During the 20th century, Maclean-Hunter grew to become the largest Canadian publisher of trade journals and the home to flagship Maclean’s Magazine, Chatelaine and the Financial Post newspaper.

“The existing structure is an example of a commercial building from the interwar era and is the result of many bold design influences, from Beaux-Arts to Modern Classical,” Hofstedter said. “While restoring the exterior, we will complete the interior to the highest standard of contemporary office and retail available today, so their current uses can continued.”

“The UNITED is a realization of our vision,” he said. “It’s a massive undertaking which started within the context of preserving and restoring the existing building. The complexities are enormous and it has taken lots of teamwork and patience to make it happen.”

united building interior

B+H Architects principal Mark Berest said: “The design of this building draws from the energy of its location at the intersection of the city’s primary cultural, institutional and retail anchors as well as its preserved architectural cultural heritage. It is a tribute to Toronto’s cosmopolitan character and considers a new convergence of live, work, and play.”

“Our heritage work includes retaining, restoring and enhancing two large and significant buildings. The first is a noteworthy 1930s collegiate gothic building by Toronto architect Murry Brown, designed with New York’s Schultze & Weaver.”

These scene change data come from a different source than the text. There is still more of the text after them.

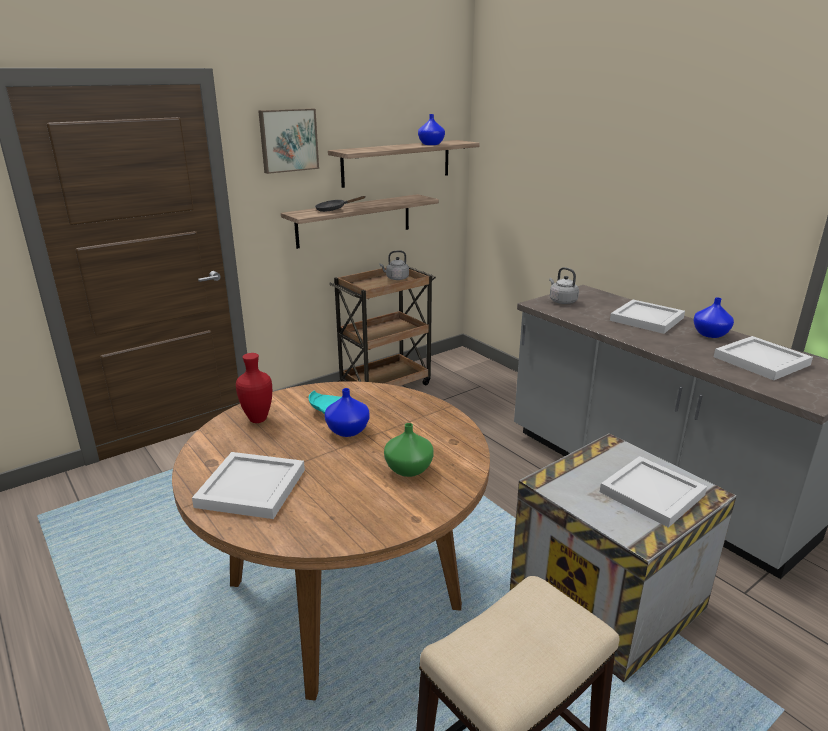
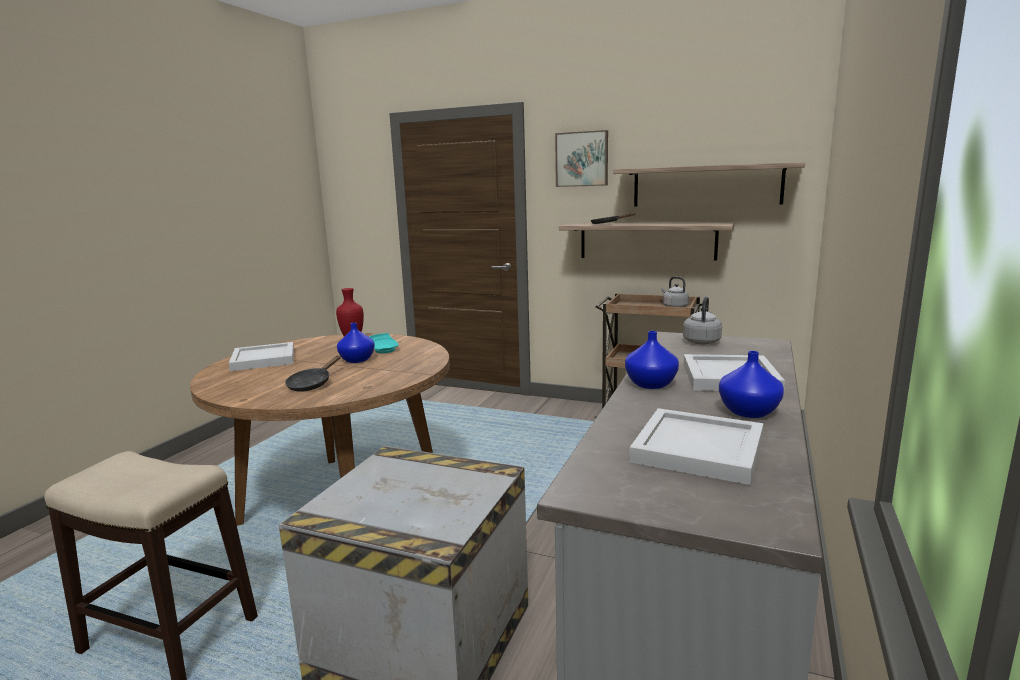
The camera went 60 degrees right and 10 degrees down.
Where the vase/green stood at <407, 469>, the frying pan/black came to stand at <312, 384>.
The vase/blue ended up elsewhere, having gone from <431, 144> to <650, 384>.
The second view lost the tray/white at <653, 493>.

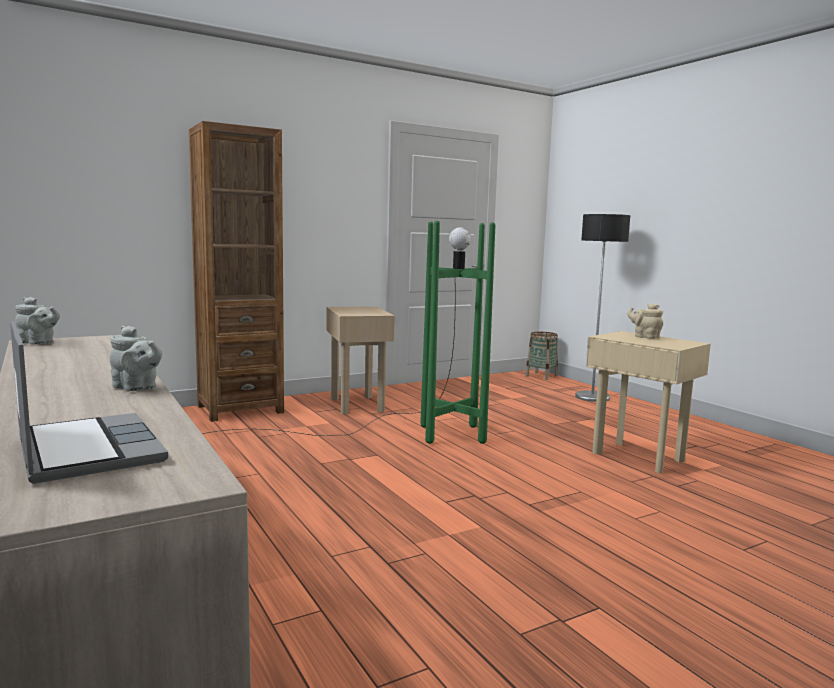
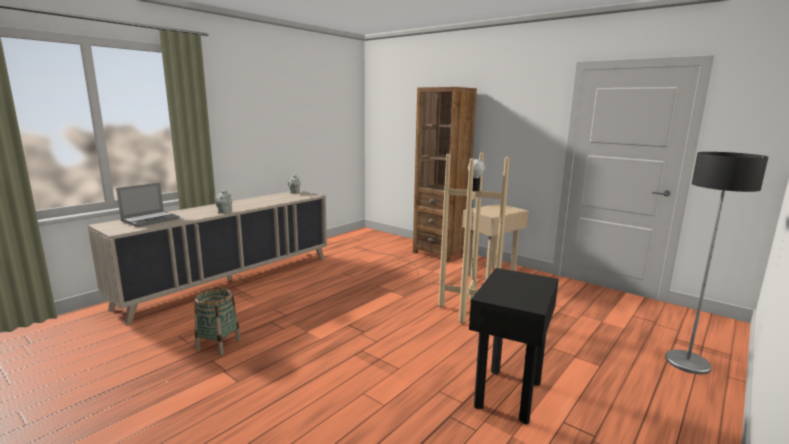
The camera went 70 degrees right and 5 degrees up.
The basket ended up elsewhere, having gone from <541, 376> to <218, 344>.
What was the floor lamp/green at <388, 432> turned into the floor lamp/beige at <448, 292>.
What was the side table/beige at <637, 457> turned into the side table/black at <507, 394>.
The second view lost the teapot/beige at <645, 337>.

ERA Architects principal Graeme Stewart said: “The second, designed by Marani & Morris architects is a midcentury example of modern stone office towers that contribute to the distinctive character of University Avenue.”

The UNITED includes 31,392 sq. ft. of retail space at ground level; 182,457 sq. ft. of commercial office space from floors 2-9 and 709 residences which begin from floors 10-52. The front door to 481 University leads to the offices and retail; the residential condominium entrance will be at 88 Centre Avenue, offering direct access to the TTC’s St. Patrick Station from inside the building.

“481 has an iconic a grand presence on University Avenue from Dundas Street to Centre Avenue, is designated under the Ontario Heritage Act and listed on the City of Toronto Inventory of Heritage Properties,” Hofstedter said.